原文摘录:
━━━━
最近在用es做统计的时候,有个同比和环比的需求,但是数据量超过10000的时候只能显示10000+,如下:
经过在网上冲浪之后找到了解决办法,一行代码搞定!
searchSourceBuilder.trackTotalHits(true);
官网解释是这样的:
elasticsearch 分页查询全部数据只显示10000条问题
当索引非常非常大(千万或亿),是无法安装 from + size 做深分页的,分页越深则越容易OOM,即便不OOM,也是很消耗CPU和内存资源的。官方在后2.x版本中已增加限定 index.max_result_window:10000作为保护措施 ,即默认 from + size 不能超过1万。
所以数据量大的话,采用scroll游标查询。
━━━━
所给记录:
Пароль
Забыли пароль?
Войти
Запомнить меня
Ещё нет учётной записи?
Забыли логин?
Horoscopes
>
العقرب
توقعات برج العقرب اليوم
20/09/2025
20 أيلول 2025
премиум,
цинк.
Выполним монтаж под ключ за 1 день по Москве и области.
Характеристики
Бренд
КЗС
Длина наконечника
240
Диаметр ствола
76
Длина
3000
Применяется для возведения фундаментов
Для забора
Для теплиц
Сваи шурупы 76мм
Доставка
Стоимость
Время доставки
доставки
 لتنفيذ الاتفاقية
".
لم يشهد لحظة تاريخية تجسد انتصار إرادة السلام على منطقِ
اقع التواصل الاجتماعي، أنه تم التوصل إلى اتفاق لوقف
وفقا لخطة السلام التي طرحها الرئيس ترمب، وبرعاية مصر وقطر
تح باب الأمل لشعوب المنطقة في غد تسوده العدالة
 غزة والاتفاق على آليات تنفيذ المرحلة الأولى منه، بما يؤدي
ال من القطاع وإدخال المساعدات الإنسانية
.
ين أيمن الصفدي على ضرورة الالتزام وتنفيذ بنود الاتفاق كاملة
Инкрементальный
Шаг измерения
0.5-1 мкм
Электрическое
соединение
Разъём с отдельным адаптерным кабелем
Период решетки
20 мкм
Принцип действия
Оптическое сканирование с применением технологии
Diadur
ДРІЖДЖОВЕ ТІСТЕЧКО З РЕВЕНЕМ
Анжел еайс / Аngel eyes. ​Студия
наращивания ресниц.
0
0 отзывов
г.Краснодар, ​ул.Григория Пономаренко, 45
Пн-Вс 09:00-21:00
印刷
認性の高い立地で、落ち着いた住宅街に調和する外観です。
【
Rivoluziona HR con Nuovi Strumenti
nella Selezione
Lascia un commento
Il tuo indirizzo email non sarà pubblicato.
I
━━━━
把上方原文摘录中从“最近在用es做统计的时候,有”起，到“from + size 不能超过1万。”为止（含这几个字）的文字，一字不改地抄写出来。

作答区:
最近在用es做统计的时候,有个同比和环比的需求,但是数据量超过10000的时候只能显示10000+,如下:
经过在网上冲浪之后找到了解决办法,一行代码搞定!
searchSourceBuilder.trackTotalHits(true);
官网解释是这样的:
elasticsearch 分页查询全部数据只显示10000条问题
当索引非常非常大(千万或亿),是无法安装 from + size 做深分页的,分页越深则越容易OOM,即便不OOM,也是很消耗CPU和内存资源的。官方在后2.x版本中已增加限定 index.max_result_window:10000作为保护措施 ,即默认 from + size 不能超过1万。